A major factor in this lack of knowledge could be due to the fact sexual education is not part of the school curriculum in Indonesia (Yosephine 2016). A New York Times article in 2013 (Schonhardt 2013), at the time of the Indonesian Health Minister's inaugural condom awareness campaign, noted the Minister (also a respected medical doctor) "stepped back from her support for sex education after her campaign to promote condom use among groups at risk of contracting HIV provoked a public backlash last year". It continues, "in Indonesia, many conservative officials feel that sexual topics are too sensitive to be discussed publicly and oppose mandatory sex education... Groups like the Indonesian Council of Ulema are also influential in the majority-Muslim country."

==National response==
Indonesia established a National AIDS Commission in 1994 to focus on preventing the spread of HIV, addressing the needs of people living with HIV/AIDS, and coordinating government, nongovernmental organizations (NGOs), private sector, and community activities. The Government of Indonesia signified its continued commitment to fighting HIV/AIDS in 2005 when it budgeted $13 million to HIV/AIDS programs, an increase of 40 percent over the amount disbursed in 2004. However, the national budget for HIV/AIDS has since been stagnant. A 2006 Presidential Regulation reinforced the Commission's position as the National AIDS Strategy for 2003–2007 stressed the role of prevention as the core of Indonesia's HIV/AIDS program, while recognizing the urgent need to scale up treatment, care, and support services. The strategy emphasized the importance of conducting proper HIV/AIDS and sexually transmitted infection (STI) surveillance; carrying out operational research; creating an enabling environment through legislation, advocacy, capacity building, and antidiscrimination efforts; and promoting sustainability. Building upon this framework, the National AIDS Strategy for 2007–2010 added the priority targets of reaching 80 percent of people most-at-risk with comprehensive prevention programs; influencing 60 percent of the most-at-risk population to change their behaviors; and providing antiretroviral therapy (ART) to 80 percent of those in need.

The Government of Indonesia initiated a program to subsidise the cost of ART in 2004. By 2005, the program provided low-cost ART at 50 hospitals. However, only 20 percent of HIV-infected people received ART in 2006, according to UNAIDS, and for every one person who starts ART another six get infected. Treatment adherence continues to be a challenge in Indonesia as more often than not, people living with HIV drop out of antiretroviral therapy due to many complex factors. Other competing demands on the government such as dealing with natural disasters and other health emergencies such as avian influenza also pose challenges to sustaining the momentum of the AIDS response.

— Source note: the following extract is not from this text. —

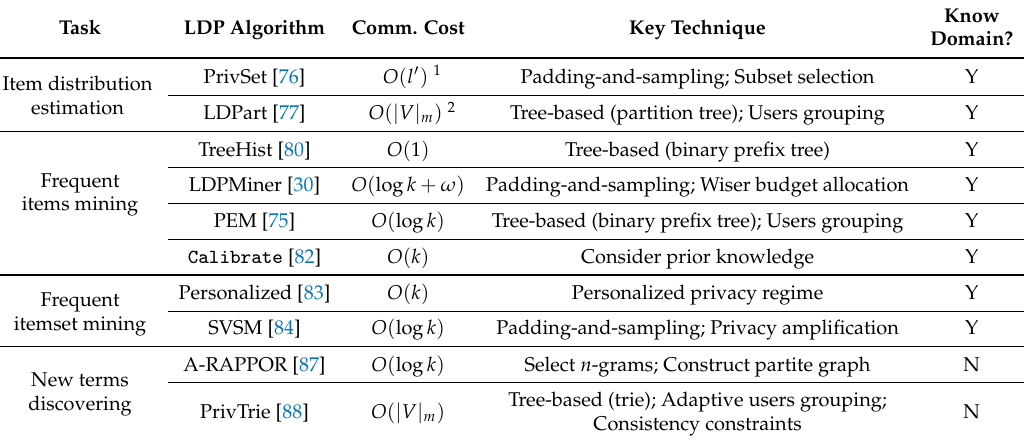
Table 6. Comparisons of frequency estimation mechanisms for set-valued data with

Indonesia's local governments have investigated innovative techniques to slow down the spread of the disease, including using microchip tagging technology to keep track of the infected individuals known to be sexually active.

==International help==
Indonesia receives assistance from several international donor organizations, including the Global Fund to Fight AIDS, Tuberculosis and Malaria. The Global Fund approved a fourth-round grant in 2005 for Indonesia to provide comprehensive care for HIV/AIDS-infected and -affected individuals.

In 2007 Australia donated A$100 million to help contain the epidemic in Indonesia. The aim of the program is to limit the number of people who contract the disease through education of at risk groups, improve the quality of life for suffers, and reduce the socioeconomic effects on Indonesia. Australia has been assisting Indonesia to tackle HIV/AIDS for over 15 years and introduced the first methadone program to a prison in Asia, the program is now in 95 prisons across Indonesia.

America also supports Indonesia's National Aids Program, donating US$8 million annually. The program aims to increase awareness of the risks and prevention methods and will work closely with NGO's and provincial governments to develop services in areas where the spread is now considered to be an epidemic.